Familial Liability to Epilepsy and Attention-Deficit/Hyperactivity Disorder: A Nationwide Cohort Study
- PMID: 28950988
- PMCID: PMC5723535
- DOI: 10.1016/j.biopsych.2017.08.006
Familial Liability to Epilepsy and Attention-Deficit/Hyperactivity Disorder: A Nationwide Cohort Study
Abstract
Background: Epilepsy and attention-deficit/hyperactivity disorder (ADHD) are strongly associated; however, the underlying factors contributing to their co-occurrence remain unclear. A shared genetic liability has been proposed as one possible mechanism. Therefore, our goal in this study was to investigate the familial coaggregation of epilepsy and ADHD and to estimate the contribution of genetic and environmental risk factors to their co-occurrence.
Methods: We identified 1,899,654 individuals born between 1987 and 2006 via national Swedish registers and linked each individual to his or her biological relatives. We used logistic regression to estimate the association between epilepsy and ADHD within individual and across relatives. Quantitative genetic modeling was used to decompose the cross-disorder covariance into genetic and environmental factors.

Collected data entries
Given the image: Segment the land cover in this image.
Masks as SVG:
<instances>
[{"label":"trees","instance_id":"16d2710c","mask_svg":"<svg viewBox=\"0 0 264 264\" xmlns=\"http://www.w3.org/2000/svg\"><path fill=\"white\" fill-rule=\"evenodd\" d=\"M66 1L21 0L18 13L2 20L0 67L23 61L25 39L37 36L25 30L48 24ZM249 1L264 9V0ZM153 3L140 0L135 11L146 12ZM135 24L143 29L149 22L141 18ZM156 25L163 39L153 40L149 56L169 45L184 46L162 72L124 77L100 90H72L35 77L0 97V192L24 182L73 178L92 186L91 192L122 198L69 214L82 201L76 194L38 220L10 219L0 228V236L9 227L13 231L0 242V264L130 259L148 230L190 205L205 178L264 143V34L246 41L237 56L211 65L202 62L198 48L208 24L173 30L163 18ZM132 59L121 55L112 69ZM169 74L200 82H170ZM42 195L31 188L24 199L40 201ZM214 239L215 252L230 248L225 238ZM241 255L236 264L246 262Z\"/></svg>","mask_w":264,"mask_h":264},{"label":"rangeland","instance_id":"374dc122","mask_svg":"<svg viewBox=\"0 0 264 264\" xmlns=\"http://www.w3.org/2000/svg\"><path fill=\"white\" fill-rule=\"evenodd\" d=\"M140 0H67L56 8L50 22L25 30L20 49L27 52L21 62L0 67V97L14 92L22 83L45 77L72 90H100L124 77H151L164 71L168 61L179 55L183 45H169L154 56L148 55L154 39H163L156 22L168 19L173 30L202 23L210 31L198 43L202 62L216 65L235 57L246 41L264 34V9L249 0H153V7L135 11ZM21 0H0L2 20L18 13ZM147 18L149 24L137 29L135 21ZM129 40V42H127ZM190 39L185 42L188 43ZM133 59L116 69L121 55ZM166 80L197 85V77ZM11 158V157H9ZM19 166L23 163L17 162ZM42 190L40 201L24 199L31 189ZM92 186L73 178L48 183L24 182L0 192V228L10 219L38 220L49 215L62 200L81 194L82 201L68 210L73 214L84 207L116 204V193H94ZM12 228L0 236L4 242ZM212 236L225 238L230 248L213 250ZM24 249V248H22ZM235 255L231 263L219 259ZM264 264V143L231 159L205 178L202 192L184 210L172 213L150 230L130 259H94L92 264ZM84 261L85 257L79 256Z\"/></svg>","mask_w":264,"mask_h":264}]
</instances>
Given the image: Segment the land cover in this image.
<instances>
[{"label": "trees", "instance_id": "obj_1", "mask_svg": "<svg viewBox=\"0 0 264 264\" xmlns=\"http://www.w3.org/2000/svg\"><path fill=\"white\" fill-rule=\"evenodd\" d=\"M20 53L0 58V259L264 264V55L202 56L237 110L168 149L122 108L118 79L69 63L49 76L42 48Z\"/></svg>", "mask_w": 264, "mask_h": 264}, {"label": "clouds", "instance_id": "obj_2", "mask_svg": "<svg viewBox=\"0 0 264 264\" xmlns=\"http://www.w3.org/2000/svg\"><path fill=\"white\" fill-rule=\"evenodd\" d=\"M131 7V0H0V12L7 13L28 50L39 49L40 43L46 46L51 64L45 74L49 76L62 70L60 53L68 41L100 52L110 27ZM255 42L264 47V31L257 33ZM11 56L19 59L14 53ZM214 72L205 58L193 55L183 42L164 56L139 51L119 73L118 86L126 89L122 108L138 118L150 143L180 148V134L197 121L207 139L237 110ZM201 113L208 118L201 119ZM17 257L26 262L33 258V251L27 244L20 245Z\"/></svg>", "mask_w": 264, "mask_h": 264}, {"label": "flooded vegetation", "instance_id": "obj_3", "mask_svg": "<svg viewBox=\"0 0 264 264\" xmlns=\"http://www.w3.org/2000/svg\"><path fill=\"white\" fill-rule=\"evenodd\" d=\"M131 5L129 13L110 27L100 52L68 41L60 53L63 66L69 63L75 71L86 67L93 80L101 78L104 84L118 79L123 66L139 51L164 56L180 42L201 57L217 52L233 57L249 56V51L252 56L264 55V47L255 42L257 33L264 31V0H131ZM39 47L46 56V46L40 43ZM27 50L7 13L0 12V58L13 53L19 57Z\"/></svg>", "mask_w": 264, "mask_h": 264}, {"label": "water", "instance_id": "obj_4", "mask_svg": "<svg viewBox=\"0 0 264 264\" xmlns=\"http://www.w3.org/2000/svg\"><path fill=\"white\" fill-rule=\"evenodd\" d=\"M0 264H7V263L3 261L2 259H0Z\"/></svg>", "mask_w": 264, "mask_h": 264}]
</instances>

**PARTS OF THE EXERCISE**
A: List the database identifiers given for the epilepsy and ADHD abstract, with their values.
B: Edit the stretch of the epilepsy and ADHD abstract from "Methods: We identified" through "and environmental factors.", changing "logistic regression" to "probit regression".
C: According to the epilepsy and ADHD abstract, why did the study set out to investigate the familial coaggregation of the two conditions?
The entries are separate material and have no connection to the abstract.

**RESULTS OF THE TASKS**
A:
PMID: 28950988
PMCID: PMC5723535
DOI: 10.1016/j.biopsych.2017.08.006

B:
Methods: We identified 1,899,654 individuals born between 1987 and 2006 via national Swedish registers and linked each individual to his or her biological relatives. We used probit regression to estimate the association between epilepsy and ADHD within individual and across relatives. Quantitative genetic modeling was used to decompose the cross-disorder covariance into genetic and environmental factors.

C: Epilepsy and ADHD are strongly associated, but the factors behind their co-occurrence remain unclear. A shared genetic liability has been proposed as one possible mechanism, so the study examined familial coaggregation and estimated genetic and environmental contributions.